Journalist and pastor Lee Strobel was once an atheist who rejected any notion of the supernatural, but after spending two years interviewing experts and diving deep into theology, he says he found himself overwhelmed by the evidence for Jesus Christ's life, death and resurrection.
Strobel, who converted to Christianity in 1981, leaving behind what he said was a "narcissistic and profane" life, has a new book out titled "The Case for Grace," which focuses on his belief that God's grace can profoundly transform lives.
And Strobel told TheBlaze on Tuesday that it's his own story of going from staunch atheist to passionate Christian that has shown him just how transformational such a conversion experience can be.
Flashing back to 1981, Strobel described being the legal editor for the Chicago Tribune when his wife, Leslie, who was previously an agnostic, became a Christian through a friend who lived in their condo complex.
It was what happened next that left Strobel, at atheist, profoundly intrigued.
"It was the positive changes in her life that made me investigate if religion might be true," he said. "I began to look into questions — 'Where does science point? Where does history point? What about Jesus — did he ever claim to be the son of God?'"
Strobel said that the resurrection, though, was the lynch-pin for him. After all, anyone can claim to be the son of God, but Jesus' other proclamations, he said, upped the ante.
"If Jesus claimed to be son of God, died and then rose from the dead, that's pretty good evidence he's telling the truth," Strobel said. "That's the ballgame — the resurrection of Jesus."
And that's the issue that Strobel, a staunch reporter, spent a lot of time investigating; he didn't have a book deal at the time and said that he embarked on the journey in an effort to be an "honest reporter" and to dig deeper, based on his curiosity, into some key theological themes.
"I would do research, call people to ask questions," he said. "I didn't even keep very good notes."
When all was said and done, Strobel concluded that Jesus did, indeed, live, claim to be divine and was inevitably executed, with Strobel suddenly finding himself rejecting the notion that it was all "a legend."
Exploring all available information, Strobel said that it became evident that everyone — even Jesus' critics — agreed that Christ's tomb was empty following his crucifixion, though the debate centered on whether he truly came back, or whether the body was stolen.
Observing all of this biblical and outside information about Christ's life and ministry had a profound impact on Strobel, until one day he realized that the "scales had tipped."
"On Nov. 8, 1981, I went alone in my room and I thought, 'I've got to get down on paper the evidence that I've investigated for these two years,'" he said. "I began to write [and] finally, after many pages, I put down my pen and … I realized it would take more faith to maintain my atheism than become a Christian."
Strobel said that accepting Christ meant leaving his past behind.
"I believed based on the historical data, but I had to receive this grace — the free gift of forgiveness and eternal life," he said. "I confessed a lifetime of immorality, a narcissistic, profane life … and I confessed that and I received forgiveness."

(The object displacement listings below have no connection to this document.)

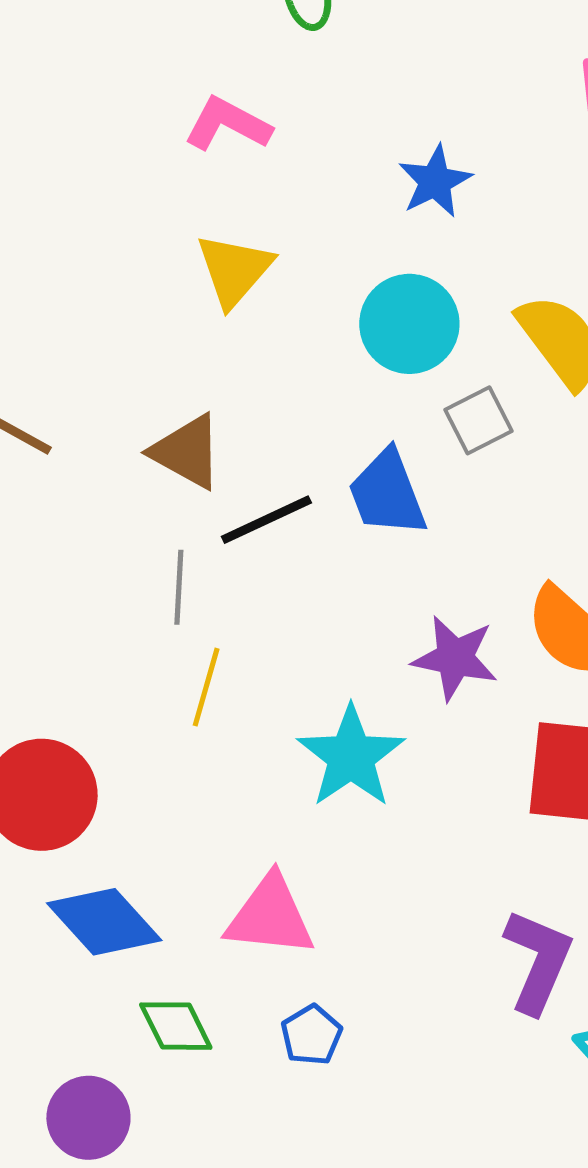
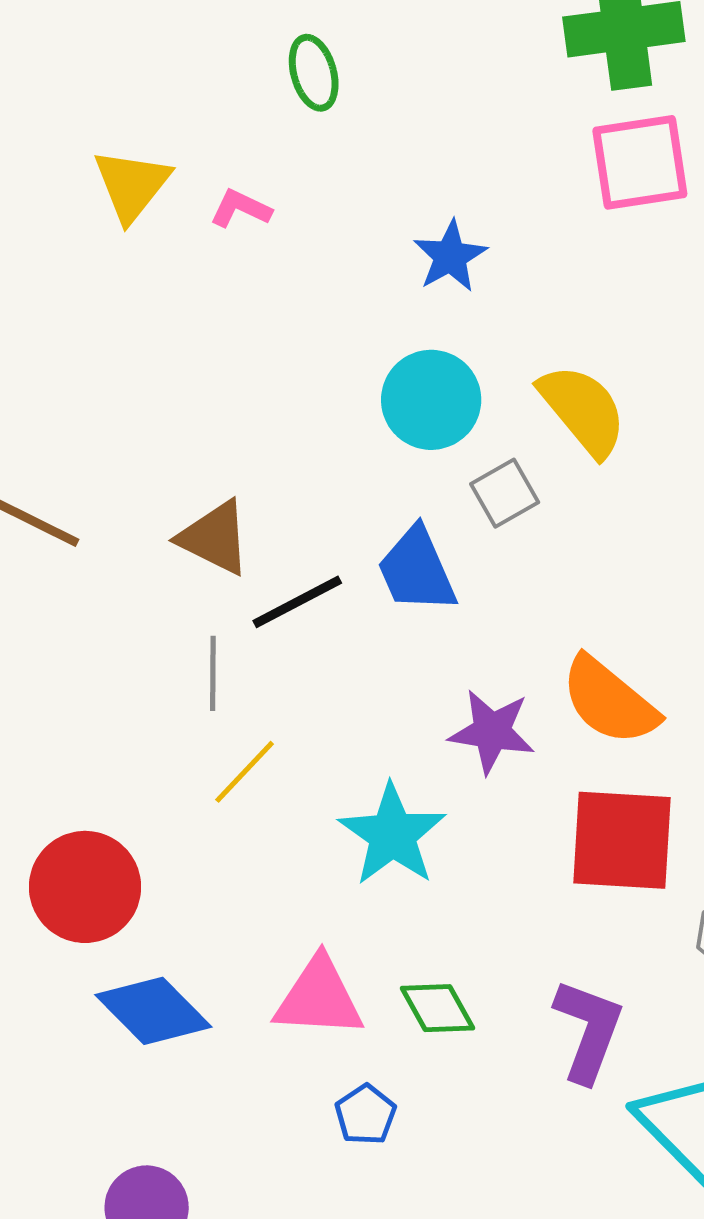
pink L-shape: (228, 124) -> (241, 209), size x0.7
yellow triangle: (234, 270) -> (132, 185), moved
yellow line: (206, 687) -> (245, 772), turned 30
green diamond: (176, 1026) -> (438, 1008), moved

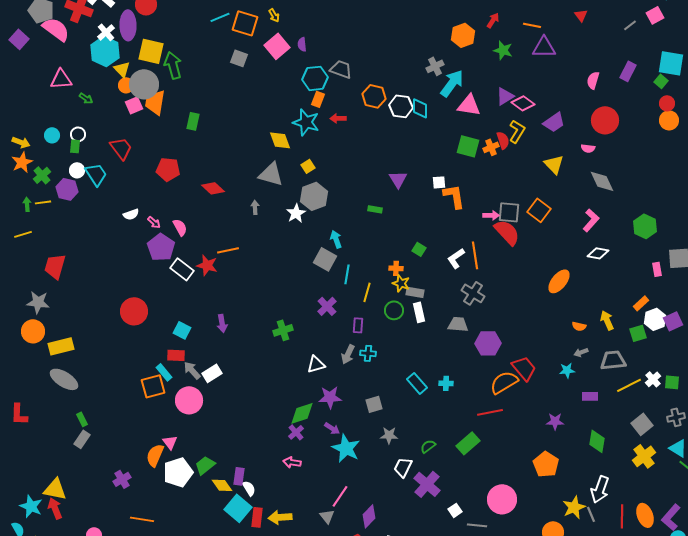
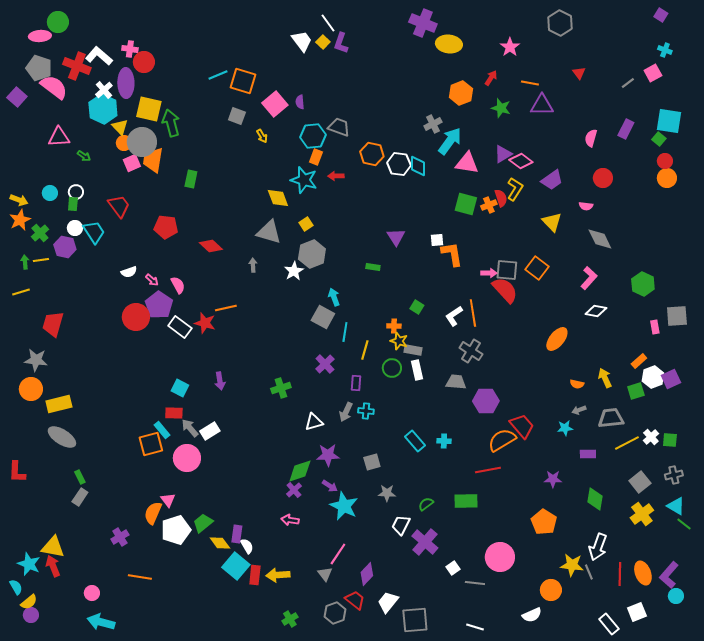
yellow arrow: (274, 15) -> (262, 136), moved
red circle: (605, 120) -> (603, 178), size x0.7
red circle: (134, 311) -> (136, 317), moved
green rectangle: (468, 443) -> (466, 501), turned 40
yellow star: (574, 507) -> (572, 565), turned 30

When he walked out of the bedroom that day and told his wife about his decision, he said she cried with joy.
Years later, she suggested that he write "The Case for Christ," a book that retraced and expanded upon the initial journey of exploration that took him from atheism to Christianity more than a decade earlier.
Since that time, Strobel has written subsequent books, including, "The Case for Faith" and "The Case for a Creator," among others. His latest text in that series, "The Case for Grace," dives further into his personal journey and his belief that the gospel transforms lives.
He told TheBlaze that he wrote the book in order to explore the "experiential case" in which he believes God changes peoples' lives.
"I want Christians to walk away evermore in awe of the grace of God, evermore grateful for his forgiveness and gift of eternal life," Strobel said. "But my hope is they will be so moved by God's grace that they can't keep it to themselves … that they all turn around and give that book away [to someone else who needs it]."